Federico, en el firmamento, había plantado su albergue, pavoneándose con las estrellas. La ternura era violencia, la fama infamia, el encanto crueldad, el crimen purificación y el amor alegoría del tiempo y de la muerte. Evitó el arrepentimiento libando el pútrido beso del ídolo… como exigía Dalí. Su teatro ¡ya podría acoger. tranvías! ¡hangares de tranvías!
¡Con alma de zagal encandilado por! las repugnancias se preguntaron: ¿qué imagen echaré abajo? ¿qué improperio proferiré? ¿qué corazón destrozaré? ¿a qué bestia veneraré? ¿qué sangre pisotearé? ¿a quién me venderé?
Sus dos amigos le habían revelado un mundo que le permitía crear otro. A partir de aquel encuentro fijó lo inefable realizando viajes iniciáticos al borde del vértigo. Se dijo: «¡Anunciaré el tiempo del teatro prodigioso! Precisamente de la mano de aquellos dos revolucionarios medio foráneos llamados Dalí y Buñuel».

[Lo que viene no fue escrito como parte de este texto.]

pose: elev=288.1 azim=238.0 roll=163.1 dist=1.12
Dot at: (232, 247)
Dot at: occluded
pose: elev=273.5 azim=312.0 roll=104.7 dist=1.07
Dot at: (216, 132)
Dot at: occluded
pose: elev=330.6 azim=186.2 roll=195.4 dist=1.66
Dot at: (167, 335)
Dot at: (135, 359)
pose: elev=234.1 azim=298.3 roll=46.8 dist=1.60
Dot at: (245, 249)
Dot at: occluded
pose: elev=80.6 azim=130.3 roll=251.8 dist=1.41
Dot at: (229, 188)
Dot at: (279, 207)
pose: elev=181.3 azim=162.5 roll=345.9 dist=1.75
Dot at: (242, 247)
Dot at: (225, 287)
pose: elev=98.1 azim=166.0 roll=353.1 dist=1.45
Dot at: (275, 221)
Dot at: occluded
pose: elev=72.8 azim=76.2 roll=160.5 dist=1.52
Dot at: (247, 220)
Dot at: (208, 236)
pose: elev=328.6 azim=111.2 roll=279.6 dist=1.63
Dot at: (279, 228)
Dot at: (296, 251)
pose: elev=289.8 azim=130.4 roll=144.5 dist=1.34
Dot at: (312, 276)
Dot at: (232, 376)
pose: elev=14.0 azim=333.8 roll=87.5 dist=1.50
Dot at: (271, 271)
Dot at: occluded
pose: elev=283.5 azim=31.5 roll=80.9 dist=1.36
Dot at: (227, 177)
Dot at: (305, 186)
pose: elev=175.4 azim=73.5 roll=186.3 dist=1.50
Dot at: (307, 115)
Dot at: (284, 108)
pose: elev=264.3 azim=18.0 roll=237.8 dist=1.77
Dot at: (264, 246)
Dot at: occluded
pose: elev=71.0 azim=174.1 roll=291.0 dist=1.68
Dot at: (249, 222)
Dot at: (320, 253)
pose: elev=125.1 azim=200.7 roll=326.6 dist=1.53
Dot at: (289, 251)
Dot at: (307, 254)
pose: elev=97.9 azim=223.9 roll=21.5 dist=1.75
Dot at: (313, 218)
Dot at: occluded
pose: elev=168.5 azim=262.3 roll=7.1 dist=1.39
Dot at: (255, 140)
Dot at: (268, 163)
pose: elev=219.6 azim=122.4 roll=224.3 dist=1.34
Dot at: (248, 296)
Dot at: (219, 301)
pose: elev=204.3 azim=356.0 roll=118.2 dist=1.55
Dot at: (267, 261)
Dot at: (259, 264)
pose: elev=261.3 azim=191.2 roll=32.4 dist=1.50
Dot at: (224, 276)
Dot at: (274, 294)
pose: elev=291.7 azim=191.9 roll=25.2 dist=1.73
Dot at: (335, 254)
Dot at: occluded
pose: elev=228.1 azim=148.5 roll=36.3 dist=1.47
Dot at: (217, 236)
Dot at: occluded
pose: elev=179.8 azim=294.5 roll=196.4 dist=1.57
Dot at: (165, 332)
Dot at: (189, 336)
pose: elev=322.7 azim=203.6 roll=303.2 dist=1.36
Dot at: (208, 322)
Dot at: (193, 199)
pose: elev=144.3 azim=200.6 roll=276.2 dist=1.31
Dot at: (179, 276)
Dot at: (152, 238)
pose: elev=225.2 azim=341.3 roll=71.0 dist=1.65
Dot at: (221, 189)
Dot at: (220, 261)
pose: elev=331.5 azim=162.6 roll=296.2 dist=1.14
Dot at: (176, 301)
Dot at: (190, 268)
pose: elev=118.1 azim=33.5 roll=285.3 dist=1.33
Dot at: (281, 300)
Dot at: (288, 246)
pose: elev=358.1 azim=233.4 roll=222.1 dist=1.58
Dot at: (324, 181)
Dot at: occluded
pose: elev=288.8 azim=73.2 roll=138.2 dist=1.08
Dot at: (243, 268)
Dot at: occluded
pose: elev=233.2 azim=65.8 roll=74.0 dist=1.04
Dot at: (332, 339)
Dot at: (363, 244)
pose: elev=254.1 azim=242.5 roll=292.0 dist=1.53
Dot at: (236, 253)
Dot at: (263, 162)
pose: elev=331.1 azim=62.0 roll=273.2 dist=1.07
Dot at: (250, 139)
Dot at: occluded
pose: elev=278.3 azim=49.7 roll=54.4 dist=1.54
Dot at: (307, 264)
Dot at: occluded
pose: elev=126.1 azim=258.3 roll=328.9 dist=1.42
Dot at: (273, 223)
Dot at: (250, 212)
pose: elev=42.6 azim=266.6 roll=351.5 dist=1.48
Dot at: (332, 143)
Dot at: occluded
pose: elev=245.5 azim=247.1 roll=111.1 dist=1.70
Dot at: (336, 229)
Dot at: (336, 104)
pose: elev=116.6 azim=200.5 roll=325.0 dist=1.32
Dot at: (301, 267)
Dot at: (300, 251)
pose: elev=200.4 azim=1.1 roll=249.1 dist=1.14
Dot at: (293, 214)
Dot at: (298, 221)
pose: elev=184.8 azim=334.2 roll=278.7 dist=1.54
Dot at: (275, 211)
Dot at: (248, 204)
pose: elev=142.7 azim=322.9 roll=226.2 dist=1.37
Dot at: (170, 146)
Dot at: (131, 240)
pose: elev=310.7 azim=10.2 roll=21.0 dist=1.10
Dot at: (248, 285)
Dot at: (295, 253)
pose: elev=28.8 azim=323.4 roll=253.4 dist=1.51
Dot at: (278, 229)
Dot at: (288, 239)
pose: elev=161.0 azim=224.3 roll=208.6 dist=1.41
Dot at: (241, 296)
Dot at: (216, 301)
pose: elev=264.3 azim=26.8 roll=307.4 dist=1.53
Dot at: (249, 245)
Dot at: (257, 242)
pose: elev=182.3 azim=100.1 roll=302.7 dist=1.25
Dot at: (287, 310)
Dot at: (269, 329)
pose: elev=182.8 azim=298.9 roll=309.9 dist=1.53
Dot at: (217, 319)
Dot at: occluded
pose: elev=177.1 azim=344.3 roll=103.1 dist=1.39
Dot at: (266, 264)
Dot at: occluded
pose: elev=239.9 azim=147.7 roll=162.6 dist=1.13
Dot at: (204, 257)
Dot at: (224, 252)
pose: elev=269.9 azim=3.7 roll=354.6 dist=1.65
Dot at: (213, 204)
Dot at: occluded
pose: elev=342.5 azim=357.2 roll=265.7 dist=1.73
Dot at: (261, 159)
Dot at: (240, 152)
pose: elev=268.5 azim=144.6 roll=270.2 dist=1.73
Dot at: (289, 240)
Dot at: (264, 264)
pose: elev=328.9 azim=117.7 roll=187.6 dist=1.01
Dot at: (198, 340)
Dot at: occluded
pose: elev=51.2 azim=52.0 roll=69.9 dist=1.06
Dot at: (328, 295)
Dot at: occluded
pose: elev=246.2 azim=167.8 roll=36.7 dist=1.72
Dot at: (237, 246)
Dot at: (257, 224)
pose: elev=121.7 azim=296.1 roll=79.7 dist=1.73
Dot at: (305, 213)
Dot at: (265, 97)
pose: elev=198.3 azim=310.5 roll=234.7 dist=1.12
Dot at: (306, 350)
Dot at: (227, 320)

Con «El Público» Lorca realizó una hazaña a tientas en las fauces del crepúsculo. Los delirios surrealistas llovieron sobre los transpuntines de la alcoba provinciana. Encerrado en su humildísimo nacarón ¡cómo hechizó con sus delicadezas misteriosas! A todos, menos a Buñuel y a Dalí… Era la canción del amor de nunca acabar.
Y, sin embargo, se había repetido que iba a ser más moderno y surrealista que la parejita Daliñuel. Ante este llanto amoroso el tiempo, colmado de sí mismo, sin dejar de fluir, se detuvo en fábula. Cual perro mastín la realidad, prendada del poeta, se recostó a sus pies. ¡Con qué ligereza y fervor saltó Lorca la tapia que separa la existencia de la fantasía! Para sorpresa de todos, salvo de sus dos amigos surrealistas.
La violencia de la pre-guerra civil le penetró cada vez más amenazadora y densa. Bulliciosos alborotos le lanzaron incomprensibles desafíos. El Universo se asfixiaba con la intolerancia totalitaria en su seno. Se avecinaba un infierno de quemada tierra como vacío sensible. Anheló entonces tiempos mejores en las prístinas aguas de la existencia. Anheló volverse insolente e insólito con sensibilidad abarrotadora. Anheló emanciparse de todo y en tan pueril tránsito adquirió el poder de embrujar. Pero cuando quiso alzar la mirada hacia el amor se sintió arrebatado por el abismo de la incivil guerra.
Voy a terminar imaginando a Lorca en la Universidad israelí de Bar-Ilan 70 años después de su paso por Columbia University. ¿Qué nos hubiera dicho? ¿Las palabras que «El hombre primero» dijo al «Director» de «El Público»?.
«Mi lucha ha sido con la máscara para conseguir verte, a ti espectador de hoy, desnudo». Y sin necesidad, añadiríamos nosotros, ni de «imágenes virtuales» ni de tranvías.